C’est ainsi que je leur dédie cet entretien.

Quelle était votre première rencontre avec le cinéma ?

Sylvette Baudrot : Je suis née en Egypte. Là-bas, j’ai vu des films américains qui n’étaient pas encore sortis en France à cause de la guerre. C’est à ce moment-là que j’ai développé une passion pour les comédies musicales. J’ai fait toutes mes études en Egypte au Lycée Français d’Alexandrie. Il y avait un autre au Caire, et à l’oral du bac, les élèves du Caire venaient en Alexandrie parce qu’il y faisait moins chaud. C’est ainsi que j’ai connu Youssef Chahine. Avec lui, à l’année du bac, nous avons fait une fête de bienfaisance où nous avons fait un numéro de danse.

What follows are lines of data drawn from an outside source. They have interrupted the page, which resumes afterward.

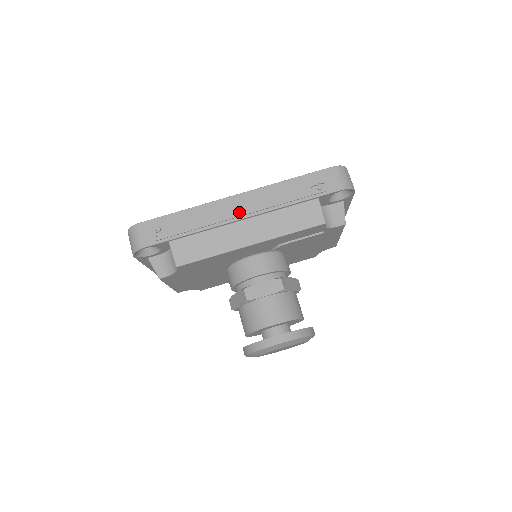
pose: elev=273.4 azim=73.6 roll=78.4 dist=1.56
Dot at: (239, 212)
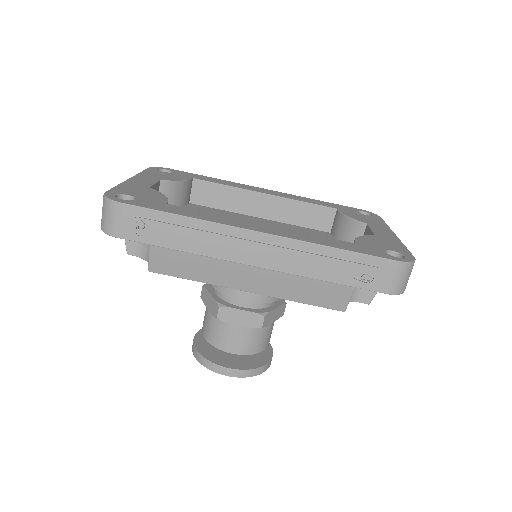
Dot at: (252, 257)
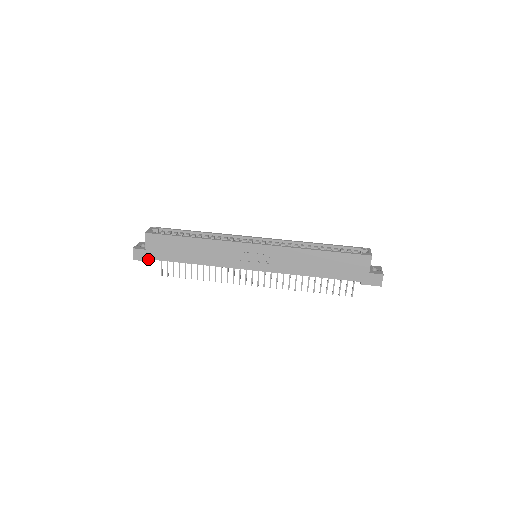
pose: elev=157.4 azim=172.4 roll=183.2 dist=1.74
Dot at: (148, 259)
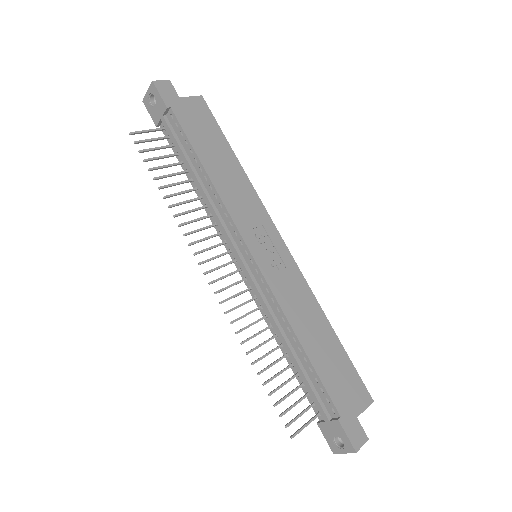
Dot at: (168, 102)
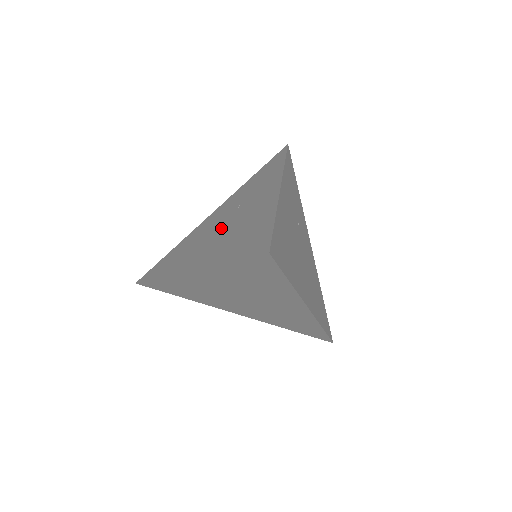
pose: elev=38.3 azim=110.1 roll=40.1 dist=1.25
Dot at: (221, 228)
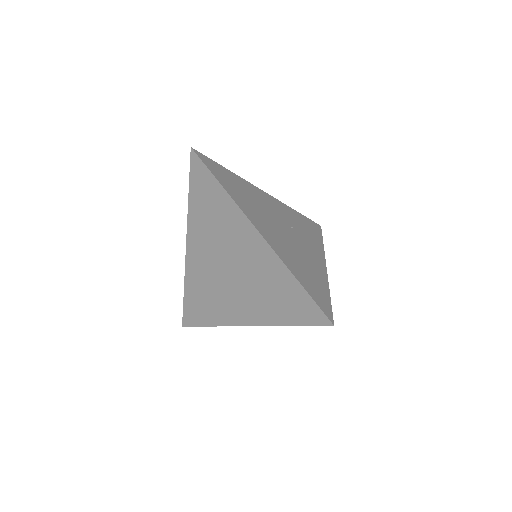
Dot at: occluded
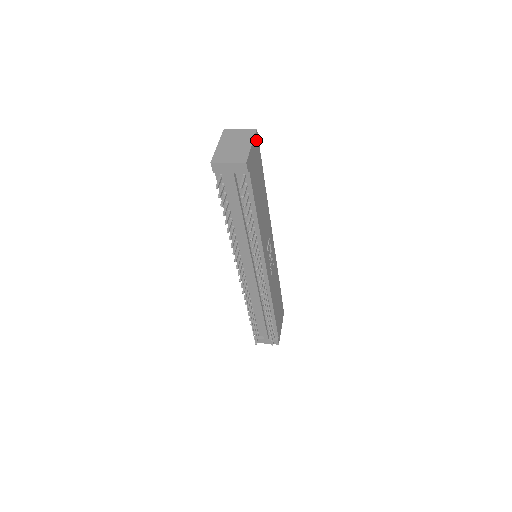
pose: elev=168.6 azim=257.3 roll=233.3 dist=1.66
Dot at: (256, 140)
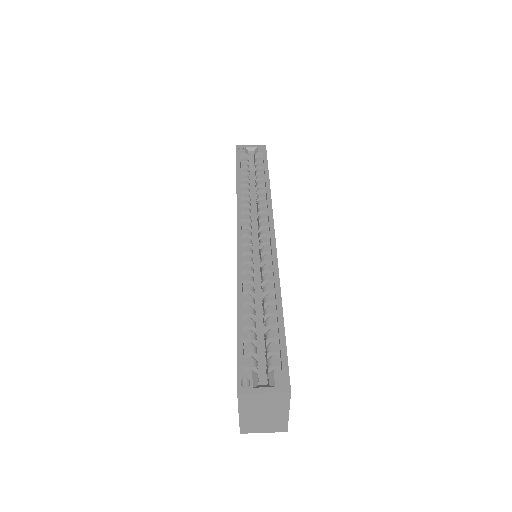
Dot at: occluded
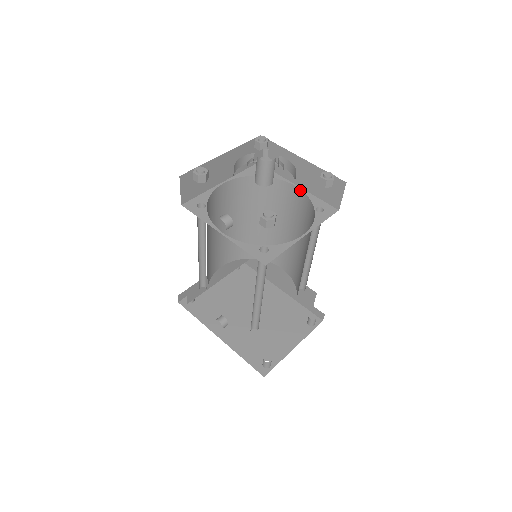
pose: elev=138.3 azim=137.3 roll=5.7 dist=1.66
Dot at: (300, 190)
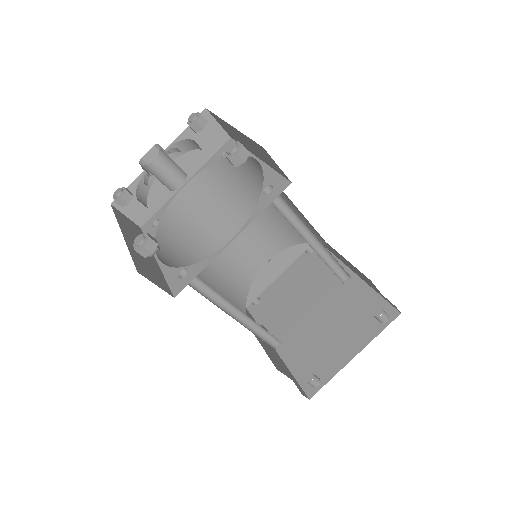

[À ce moment, enthousiaste, Mme. Baudrot me montre une photo de sa sœur qui danse avec Youssef Chahine.]

À l’époque on aimait beaucoup danser. Après la Seconde Guerre Mondiale, je suis retournée à Paris pour être avec mon père qui était directeur à l’époque d’une boîte de nuit : le Gypsy, maintenant devenu un cinéma, l’Accatone. Ma sœur, celle qui danse avec Chahine, a fait les beaux-arts, et moi je ne voulais pas être à la charge de mes parents, je voulais travailler. Alors j’ai fait beaucoup de petits boulots.

Jean Léon : J’étais tireur photographe.

SB : Ah mais c’est ça ! j’ai ton bouquin de photographe !

JL : Ah tu l’as ! c’est pas mal hein ? Je suis rentré dans le monde de la photographie j’avais 15 ou 16 ans. Lorsque j’ai vu Les Enfants du Paradis (1945) de Marcel Carné dans le cinéma, je suis sorti de la salle en me disant : je serai metteur en scène. J’ai dû le voir trois fois de suite en une semaine.

SB : Les Enfants du Paradis a beaucoup marqué.

Quelle était votre première expérience professionnelle dans le monde du cinéma ?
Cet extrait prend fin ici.